If I used a tool like this I would have ended up missing so many important things like doctors appointments because I would have just ignored my calendar completely.
Also the idea of asking a system to find time to schedule this thing that gives me some joy in life sounds dystopian and screams messing up your mental health.
Instead of checking if their friend is available...they'll just message them and ask them what they are up to. It's a technical solution to a human nature problem which isn't always the best approach.
Scheduling is a consensus thing and the consensus may or may not be reached until AFTER the event.
This won’t help people who never consult their calendar.
The benefit of this, and many AI tools, is that it takes the first steps for you. The marketing material about creating great schedules automatically is probably bound to disappoint.
However, it changes the game from creating a schedule from scratch to modifying a schedule until it works. Many people find it is easy to critique and tweak, but aren’t good at taking the first steps.
Those are the people who benefit from tools like this. People who don’t even check calendars at all would need something else.
One of the proudest accomplishments through all of high school, university, and grad school was getting almost precisely the minimum grades required to accomplish my goals. It maximized time I had to apply to my social and physical health/skills. And in the professional world, I have been convinced they’re considerably more important.
as long as you finish, procrastination will improve quality and impact, value and added value.
nobody who is working on something procrastinates ad infinitum. it ONLY depends on HOW you procrastinate.
this is true for the arts as well as in any industry except when urgent.
if big companies would have procrastinated instead of their ridiculous release cycles, we would have stretched out time till the tipping point, sparked more industries and improved quality everywhere.
> nobody who is working on something procrastinates ad infinitum.
Having mentored a lot of people in the 18-25 age range, I can assure you that neither of these statements is even remotely true for a lot of people.
I disagree. By definition, procrastination means delaying or avoiding actions you should be taking, which is inherently unhealthy. If you're not doing what you ought to, it's counterproductive.
Often, people confuse procrastination with: - resting, - relaxing while playing games, - doing nothing, - giving themselves time to cool of when they have a new idea.

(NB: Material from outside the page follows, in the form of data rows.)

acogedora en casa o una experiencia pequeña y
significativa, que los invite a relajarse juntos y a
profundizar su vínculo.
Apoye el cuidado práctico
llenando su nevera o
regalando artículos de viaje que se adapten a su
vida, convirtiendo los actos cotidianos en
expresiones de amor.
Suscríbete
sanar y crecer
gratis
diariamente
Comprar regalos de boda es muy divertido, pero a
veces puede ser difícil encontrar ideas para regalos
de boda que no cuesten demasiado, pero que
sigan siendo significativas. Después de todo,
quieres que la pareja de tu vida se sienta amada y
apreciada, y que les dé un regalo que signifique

These activities can be beneficial. For instance, after a stressful week, taking time to relax isn’t procrastination—it’s prioritizing mental health. Likewise, if your body needs sleep, getting rest is necessary, not a delay of important tasks. This is what you should be doing.
Even delaying action is sometimes exactly what we should be doing. If I have a billion-dollar idea that demands a significant investment of time, effort, or money, it's crucial to give myself space to think about the idea, and to cool off. That’s not procrastination—it’s a deliberate, thoughtful strategy.
It aggregates all your calendars in one place and does two things I found useful:
1. Functionality around calendar syncing - basically allows to merge and sync tasks between multiple calendar sources.
2. Habits - allows to allocate time boxes for different regular activities. It tries to fit the boxes between already scheduled events. Allows prioritization and adjusting the suggested blocks.
3. scheduling link for 1x1 or smth - never used, but may be convenient for business context
At the very least it’s not universally a bad thing.
Instead of ignoring that comment, take it to mean “users may want a feature to allocate an amount of off time” or something.
https://professional.dce.harvard.edu/blog/the-perks-of-procr...
you can open a USA bank account without a phone number, but cannot use your app? over the top restrictive
and why do you need phone number at all?
Interesting idea, but seems like a lot of work to set it up and maintain it.
Not sure I would actually use this on a day-to-day basis.